Free SG50 commemorative Lego sets from MOE being sold online for $100 and more

An SG50 lego set made up of 244 pieces and can be used to build three Singaporean icons - the Cavenagh Bridge, Changi Control Tower, and the Supertrees from Gardens by the Bay. -- PHOTO: FACEBOOK/YS TAN/I'M A SINGAPOREAN ADULT FAN OF LEGO PAGE
An SG50 lego set made up of 244 pieces and can be used to build three Singaporean icons - the Cavenagh Bridge, Changi Control Tower, and the Supertrees from Gardens by the Bay. -- PHOTO: FACEBOOK/YS TAN/I'M A SINGAPOREAN ADULT FAN OF LEGO PAGE

SINGAPORE - Lego fans have paid $100 each, or even more in some cases, to get their hands on a commemorative SG50 Lego set that the Ministry of Education gives to students for free.

On Thursday, a public group on Facebook called "I'm a Singaporean Adult Fan of Lego (AFOL)" was abuzz with information on the prices of these collectible sets, and opinions on people who were selling and buying them. The sets are being sold widely on popular buy-and-sell platform Carousell.

Each set is made up of 244 pieces and can be used to build three Singaporean icons - the Cavenagh Bridge, Changi Control Tower, and the Supertrees from Gardens by the Bay.

The gift, meant for students from primary level to junior college level, commemorates Singapore's 50 years of independence and is named "Building My SG: Reflect, Celebrate, Inspire".

One netizen, who goes by the name Y S Tan, on Thursday posted a photo of a set, and posted more photos as he took his fellow enthusiasts through the building process. He also posted a photo of a set that was being sold at $180.

One Facebook user Ken Yeoh said: "When there is a demand, the market forces will be at work. Just hope that we don't deprive our own children of the fun they can get by forcing them to give up their sets for parents to sell. That's sad."

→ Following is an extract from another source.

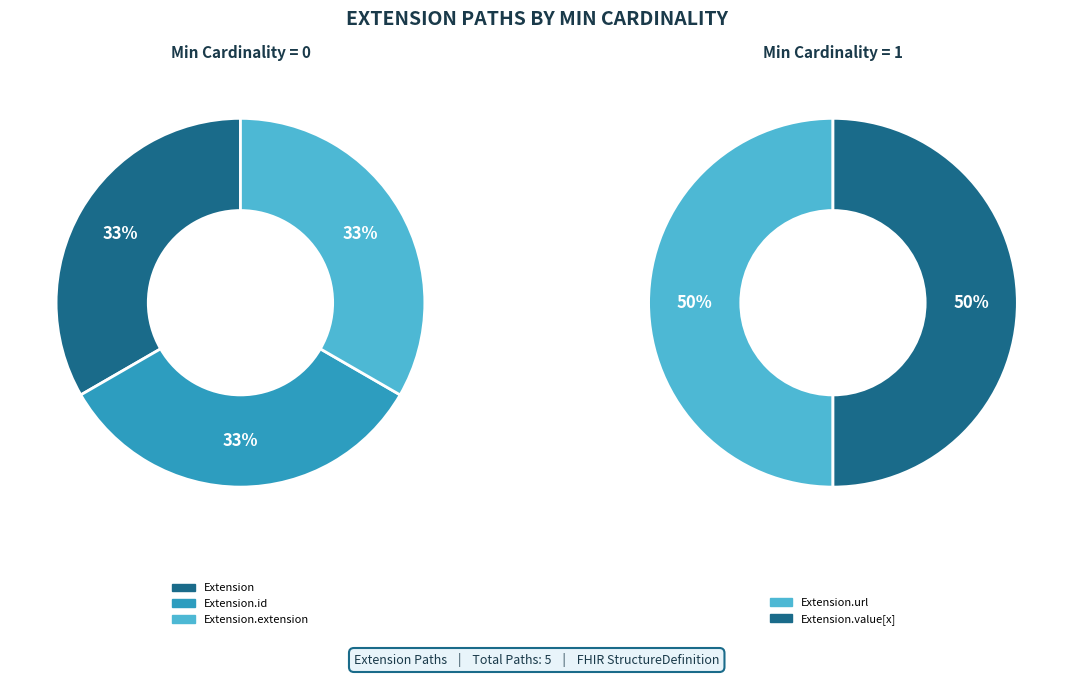

Is it true that Extension.id is 6% of the pie?

False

While some sought to buy the set, others on AFOL discussed how they could buy the pieces on a website that sells them, and urged those who have instructions to make them available.

A check by The Straits Times showed that at least 17 sets were up for sale on Carousell on Friday morning. None of the sets appeared on another popular international selling site, eBay.